**Page images and extracted text**:
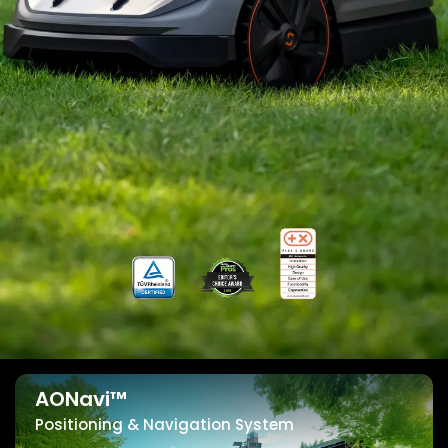
AONavi™
Positioning & Navigation System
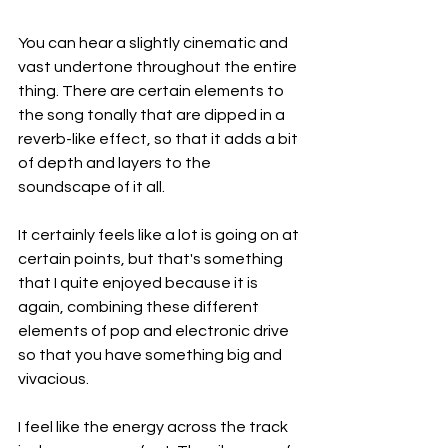
You can hear a slightly cinematic and 
vast undertone throughout the entire 
thing. There are certain elements to 
the song tonally that are dipped in a 
reverb-like effect, so that it adds a bit 
of depth and layers to the 
soundscape of it all.
It certainly feels like a lot is going on at 
certain points, but that's something 
that I quite enjoyed because it is 
again, combining these different 
elements of pop and electronic drive 
so that you have something big and 
vivacious.
I feel like the energy across the track 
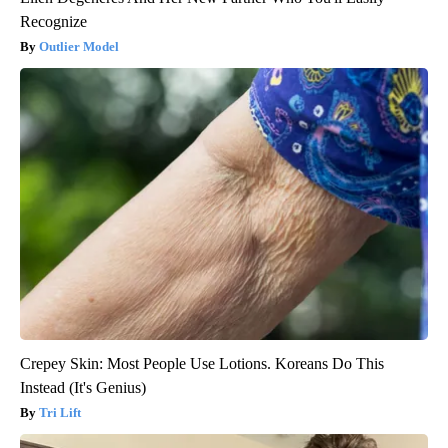
Recognize
Outlier Model
Crepey Skin: Most People Use Lotions. Koreans Do This
Instead (It's Genius)
Tri Lift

**To do**: Arrange every line of text from the rows above into a numbered list, skipping any blank lines. Leave the pictures out.

**Response**:
1. AONavi™
2. Positioning & Navigation System
3. You can hear a slightly cinematic and 
4. vast undertone throughout the entire 
5. thing. There are certain elements to 
6. the song tonally that are dipped in a 
7. reverb-like effect, so that it adds a bit 
8. of depth and layers to the 
9. soundscape of it all.
10. It certainly feels like a lot is going on at 
11. certain points, but that's something 
12. that I quite enjoyed because it is 
13. again, combining these different 
14. elements of pop and electronic drive 
15. so that you have something big and 
16. vivacious.
17. I feel like the energy across the track 
18. Recognize
19. Outlier Model
20. Crepey Skin: Most People Use Lotions. Koreans Do This
21. Instead (It's Genius)
22. Tri Lift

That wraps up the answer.